Asbury Park musician Mike Chick, best known for steering the beautifully unhinged ship that is Yawn Mower, is gearing up for the release of a new solo LP titled Congarts, out April 17 via Mint 400 Records. No, that’s not a typo: A cake gifted to him once read “Congarts.” The universe spoke, and Chick had his next album title.
The first single, “Tomorrow Is All A Blur,” landed February 20, paired with a cover of The Minutemen’s “Corona.” The second single, “Atom Bomb,” drops March 20, doublind down on this single’s formula with a well-selected B-side take on Guided By Voices’ “Teenage FBI.”
“Tomorrow Is All A Blur” feels like indie pop wired through a basement drum machine that hasn’t slept in weeks. Buzzing synths and fuzzed-out guitars crash in over a stiff, looping beat that refuses to blink. It’s restless, mechanical, and strangely comforting, the kind of track that stares at the ceiling with you at 2 a.m. and doesn’t pretend to have answers. The repetition isn’t lazy so much as it is deliberate. The fog is the point.

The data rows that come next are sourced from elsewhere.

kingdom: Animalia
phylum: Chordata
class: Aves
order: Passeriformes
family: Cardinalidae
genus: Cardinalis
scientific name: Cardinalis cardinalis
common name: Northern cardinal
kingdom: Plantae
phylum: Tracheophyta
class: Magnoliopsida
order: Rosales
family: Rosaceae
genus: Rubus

On “Corona”, Chick reins it in, drains the twitchy chaos from the original, and rebuilds it into something breezier and more reflective. Warm organ, nimble guitar lines, a steadier pulse. In place of confrontation, there is nuance and drift. It’s not cosplay punk, and it keeps the song feeling fresh without sacrificing what made the original Minutemen version so special.
Congarts follows 2023’s More Thrills, Less Hills and plays like a mixtape made by someone who never stopped tinkering. Drum machine and combo organ lead most of the charge. There’s one full-tilt rock burner, two acoustic cuts, and even an intermezzo stitched together with a homemade recording of backyard crickets. It was recorded mostly between Summer 2024 and Fall 2025 while Chick was also grinding through the next Yawn Mower LP.
The record features vocals from Martin Howth across all tracks, plus contributions from Bob Paulos and Nicole Scorsone, who add live drums, guitar, synth, violin, and viola to select cuts. Raindrops leak into one track. Trains pass in the backgrounds of other takes. Imperfections stay in and only add to the charm. “Atom Bomb” hits March 20. Congarts drops April 17. Misspelled or not, the message is clear: keep working, keep recording, keep the tape rolling. That’s where the magic comes through.